> **TASK**: In the records below, find the line that contains "immunohistochemistry histopathology image" and the line that contains "photomicrograph of human". Set down exactly those lines and every line between them, and nothing more.

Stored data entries
Start of Block

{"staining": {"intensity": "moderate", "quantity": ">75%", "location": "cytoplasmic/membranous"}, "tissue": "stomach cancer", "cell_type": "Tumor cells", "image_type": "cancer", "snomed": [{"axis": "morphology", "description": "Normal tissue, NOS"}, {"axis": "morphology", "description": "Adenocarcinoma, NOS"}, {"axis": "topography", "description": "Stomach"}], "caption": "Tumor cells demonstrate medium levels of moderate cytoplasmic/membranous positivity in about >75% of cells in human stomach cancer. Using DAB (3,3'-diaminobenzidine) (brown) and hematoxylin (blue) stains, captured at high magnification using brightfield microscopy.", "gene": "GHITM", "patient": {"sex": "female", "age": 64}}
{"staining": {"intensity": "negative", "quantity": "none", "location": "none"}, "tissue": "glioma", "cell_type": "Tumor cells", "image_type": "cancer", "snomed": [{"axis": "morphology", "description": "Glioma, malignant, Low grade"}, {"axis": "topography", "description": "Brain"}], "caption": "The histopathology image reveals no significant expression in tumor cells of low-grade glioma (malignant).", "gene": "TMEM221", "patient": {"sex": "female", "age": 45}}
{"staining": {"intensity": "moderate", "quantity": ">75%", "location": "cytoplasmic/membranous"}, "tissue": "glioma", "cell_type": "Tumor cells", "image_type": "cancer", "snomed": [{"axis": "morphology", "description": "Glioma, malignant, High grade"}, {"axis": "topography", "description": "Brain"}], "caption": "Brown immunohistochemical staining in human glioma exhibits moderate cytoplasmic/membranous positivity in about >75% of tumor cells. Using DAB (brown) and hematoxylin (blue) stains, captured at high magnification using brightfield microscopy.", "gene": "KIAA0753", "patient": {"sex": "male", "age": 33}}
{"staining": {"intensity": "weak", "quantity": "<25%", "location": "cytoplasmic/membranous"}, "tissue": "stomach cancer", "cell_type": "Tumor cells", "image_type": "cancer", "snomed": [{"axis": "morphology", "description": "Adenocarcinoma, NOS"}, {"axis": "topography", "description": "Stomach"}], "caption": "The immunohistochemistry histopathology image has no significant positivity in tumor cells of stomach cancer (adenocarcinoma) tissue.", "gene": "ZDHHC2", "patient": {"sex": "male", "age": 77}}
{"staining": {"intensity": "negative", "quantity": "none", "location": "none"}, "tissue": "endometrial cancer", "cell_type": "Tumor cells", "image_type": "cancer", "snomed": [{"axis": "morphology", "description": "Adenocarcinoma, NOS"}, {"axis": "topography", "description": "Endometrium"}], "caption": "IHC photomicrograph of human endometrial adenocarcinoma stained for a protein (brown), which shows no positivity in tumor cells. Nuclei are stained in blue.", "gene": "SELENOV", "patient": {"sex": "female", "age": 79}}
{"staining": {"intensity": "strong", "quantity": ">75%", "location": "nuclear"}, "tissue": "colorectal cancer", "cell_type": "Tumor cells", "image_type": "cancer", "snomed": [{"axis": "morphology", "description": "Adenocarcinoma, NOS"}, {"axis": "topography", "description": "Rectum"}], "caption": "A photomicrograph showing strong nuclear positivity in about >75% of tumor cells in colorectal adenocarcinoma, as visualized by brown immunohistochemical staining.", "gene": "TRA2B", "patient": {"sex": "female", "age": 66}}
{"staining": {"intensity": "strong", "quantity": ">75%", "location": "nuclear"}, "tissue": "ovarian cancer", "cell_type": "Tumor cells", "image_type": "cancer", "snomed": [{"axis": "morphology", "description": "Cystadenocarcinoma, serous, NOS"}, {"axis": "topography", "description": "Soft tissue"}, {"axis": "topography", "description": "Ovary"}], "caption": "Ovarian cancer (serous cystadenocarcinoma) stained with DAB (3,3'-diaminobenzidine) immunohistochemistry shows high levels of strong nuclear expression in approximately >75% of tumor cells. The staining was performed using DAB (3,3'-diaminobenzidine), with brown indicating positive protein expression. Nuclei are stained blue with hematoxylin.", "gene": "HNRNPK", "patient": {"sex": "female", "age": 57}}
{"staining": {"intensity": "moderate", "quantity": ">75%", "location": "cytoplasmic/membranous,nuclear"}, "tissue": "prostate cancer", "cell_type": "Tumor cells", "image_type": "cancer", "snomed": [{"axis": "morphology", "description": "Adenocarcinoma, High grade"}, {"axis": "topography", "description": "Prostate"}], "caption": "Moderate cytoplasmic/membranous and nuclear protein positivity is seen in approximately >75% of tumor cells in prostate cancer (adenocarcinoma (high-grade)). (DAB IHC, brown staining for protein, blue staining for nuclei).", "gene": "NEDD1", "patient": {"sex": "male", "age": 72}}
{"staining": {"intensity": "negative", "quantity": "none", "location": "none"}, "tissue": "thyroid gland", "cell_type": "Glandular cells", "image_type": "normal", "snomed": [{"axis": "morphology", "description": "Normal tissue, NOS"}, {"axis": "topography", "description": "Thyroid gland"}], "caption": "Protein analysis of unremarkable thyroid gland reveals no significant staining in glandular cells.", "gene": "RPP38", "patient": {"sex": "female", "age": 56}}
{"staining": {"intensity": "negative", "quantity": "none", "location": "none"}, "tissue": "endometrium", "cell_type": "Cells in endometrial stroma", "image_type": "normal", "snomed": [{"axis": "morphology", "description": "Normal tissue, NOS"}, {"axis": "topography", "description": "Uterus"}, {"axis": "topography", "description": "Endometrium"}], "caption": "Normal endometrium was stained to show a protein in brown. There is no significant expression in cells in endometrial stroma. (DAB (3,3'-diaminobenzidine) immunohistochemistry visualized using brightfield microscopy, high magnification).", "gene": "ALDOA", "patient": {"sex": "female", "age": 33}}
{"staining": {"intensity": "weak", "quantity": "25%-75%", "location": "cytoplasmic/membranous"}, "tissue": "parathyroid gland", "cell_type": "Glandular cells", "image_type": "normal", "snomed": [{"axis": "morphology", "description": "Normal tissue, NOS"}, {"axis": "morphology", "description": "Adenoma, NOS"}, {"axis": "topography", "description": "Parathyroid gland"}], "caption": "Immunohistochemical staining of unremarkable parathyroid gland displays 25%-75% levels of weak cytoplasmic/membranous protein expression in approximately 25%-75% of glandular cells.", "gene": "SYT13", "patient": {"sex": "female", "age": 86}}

End of Block

> **EXERCISE ANSWER**:
{"staining": {"intensity": "weak", "quantity": "<25%", "location": "cytoplasmic/membranous"}, "tissue": "stomach cancer", "cell_type": "Tumor cells", "image_type": "cancer", "snomed": [{"axis": "morphology", "description": "Adenocarcinoma, NOS"}, {"axis": "topography", "description": "Stomach"}], "caption": "The immunohistochemistry histopathology image has no significant positivity in tumor cells of stomach cancer (adenocarcinoma) tissue.", "gene": "ZDHHC2", "patient": {"sex": "male", "age": 77}}
{"staining": {"intensity": "negative", "quantity": "none", "location": "none"}, "tissue": "endometrial cancer", "cell_type": "Tumor cells", "image_type": "cancer", "snomed": [{"axis": "morphology", "description": "Adenocarcinoma, NOS"}, {"axis": "topography", "description": "Endometrium"}], "caption": "IHC photomicrograph of human endometrial adenocarcinoma stained for a protein (brown), which shows no positivity in tumor cells. Nuclei are stained in blue.", "gene": "SELENOV", "patient": {"sex": "female", "age": 79}}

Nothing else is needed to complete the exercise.